Sounds like pretty sane approach :slight_smile:

Ahoi Anton,

We do support one "exception" though for win64 - __m128 vectors. This
was done since they are
native types and thus do not get changed by type legalizer. I have no
idea why MS decided not to
pass then in registers... This is silly...

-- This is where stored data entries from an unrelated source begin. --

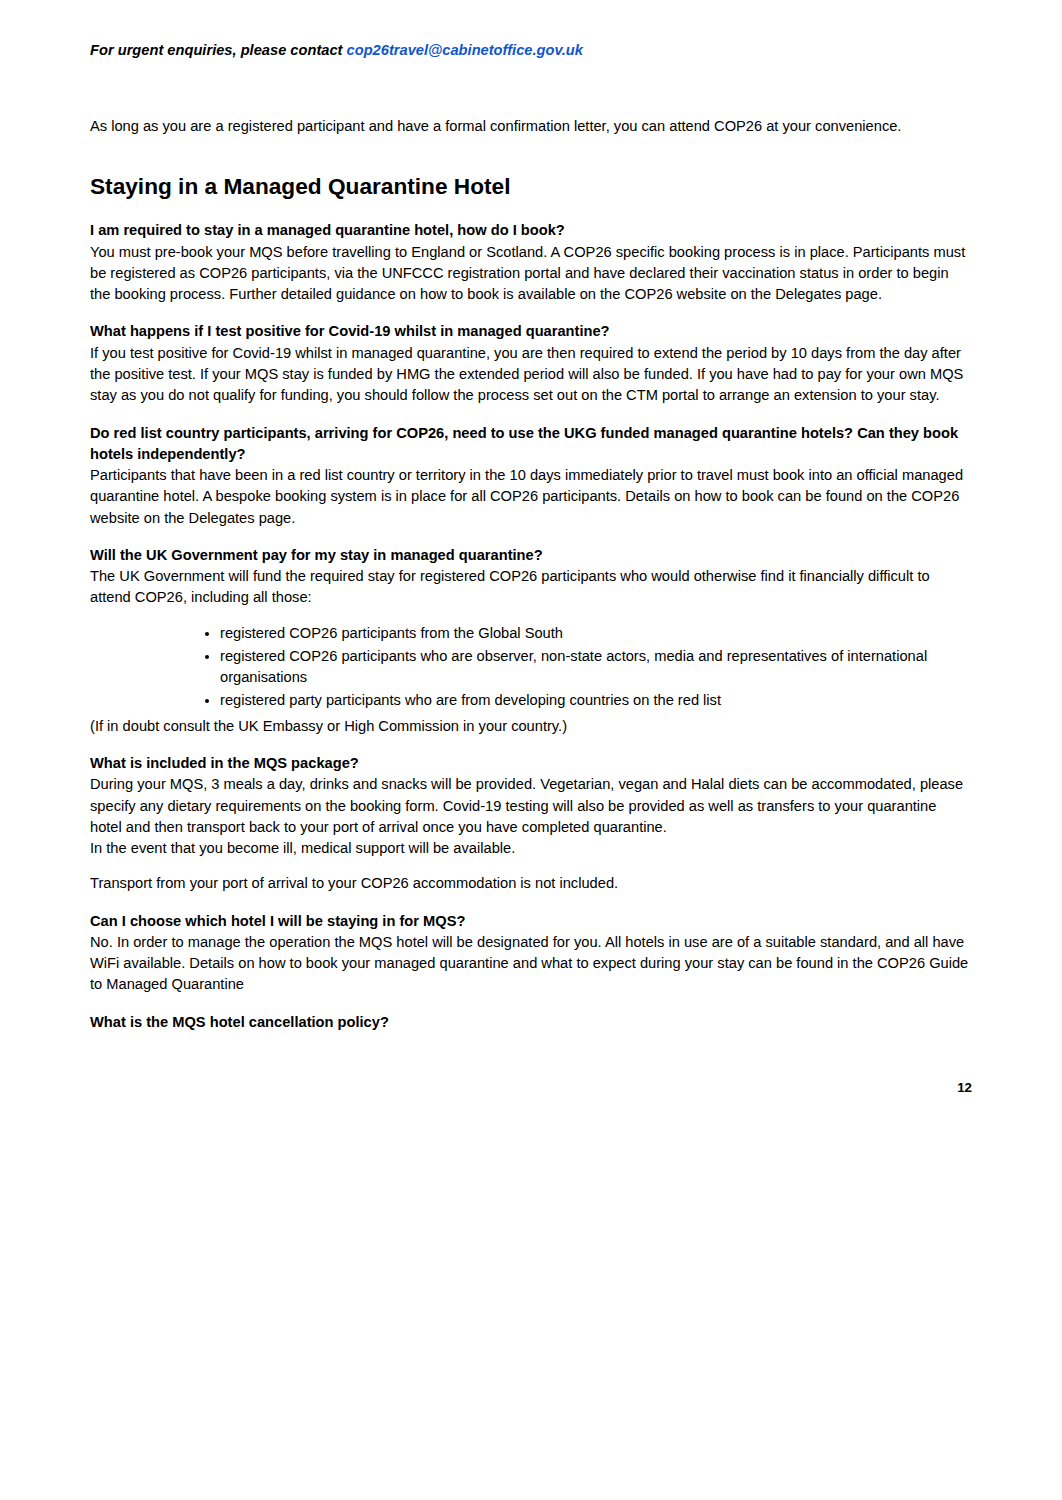For urgent enquiries, please contact cop26travel@cabinetoffice.gov.uk
As long as you are a registered participant and have a formal confirmation letter, you can attend COP26 at your convenience.
Staying in a Managed Quarantine Hotel
I am required to stay in a managed quarantine hotel, how do I book?
You must pre-book your MQS before travelling to England or Scotland. A COP26 specific booking process is in place. Participants must be registered as COP26 participants, via the UNFCCC registration portal and have declared their vaccination status in order to begin the booking process. Further detailed guidance on how to book is available on the COP26 website on the Delegates page.
What happens if I test positive for Covid-19 whilst in managed quarantine?
If you test positive for Covid-19 whilst in managed quarantine, you are then required to extend the period by 10 days from the day after the positive test. If your MQS stay is funded by HMG the extended period will also be funded. If you have had to pay for your own MQS stay as you do not qualify for funding, you should follow the process set out on the CTM portal to arrange an extension to your stay.
Do red list country participants, arriving for COP26, need to use the UKG funded managed quarantine hotels? Can they book hotels independently?
Participants that have been in a red list country or territory in the 10 days immediately prior to travel must book into an official managed quarantine hotel. A bespoke booking system is in place for all COP26 participants. Details on how to book can be found on the COP26 website on the Delegates page.
Will the UK Government pay for my stay in managed quarantine?
The UK Government will fund the required stay for registered COP26 participants who would otherwise find it financially difficult to attend COP26, including all those:
registered COP26 participants from the Global South
registered COP26 participants who are observer, non-state actors, media and representatives of international organisations
registered party participants who are from developing countries on the red list
(If in doubt consult the UK Embassy or High Commission in your country.)
What is included in the MQS package?
During your MQS, 3 meals a day, drinks and snacks will be provided. Vegetarian, vegan and Halal diets can be accommodated, please specify any dietary requirements on the booking form. Covid-19 testing will also be provided as well as transfers to your quarantine hotel and then transport back to your port of arrival once you have completed quarantine.
In the event that you become ill, medical support will be available.
Transport from your port of arrival to your COP26 accommodation is not included.
Can I choose which hotel I will be staying in for MQS?
No. In order to manage the operation the MQS hotel will be designated for you. All hotels in use are of a suitable standard, and all have WiFi available. Details on how to book your managed quarantine and what to expect during your stay can be found in the COP26 Guide to Managed Quarantine
What is the MQS hotel cancellation policy?
12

Hmm, maybe I can explain this: The Microsoft docs state that for
unprototyped functions floating-point values need to be passed as
double precision in both the floating-point registers (XMMn) and the
integer registers (RCX, etc.). That obviously doesn't work for SSE
vectors because they don't fit into the integer registers. So, there's
only pass-by-reference of the first four vectors, which they might
have generalized to all functions (even with complete signatures) for
consistency. Still weird though ...

Sounds like pretty sane approach :slight_smile:

... which I just modified to *not* massage SSE vectors, as you
mentioned that LLVM would take care of this. :slight_smile:

Have a great weekend and thanks for your help,
Stephan

Hello, Stephan

Hmm, maybe I can explain this: The Microsoft docs state that for
unprototyped functions floating-point values need to be passed as
double precision in both the floating-point registers (XMMn) and the
integer registers (RCX, etc.). That obviously doesn't work for SSE
vectors because they don't fit into the integer registers. So, there's
only pass-by-reference of the first four vectors, which they might
have generalized to all functions (even with complete signatures) for
consistency. Still weird though ...

Right. Since this is definitely a waste of resources (=registers).
Looks like they didn't care about performance at all!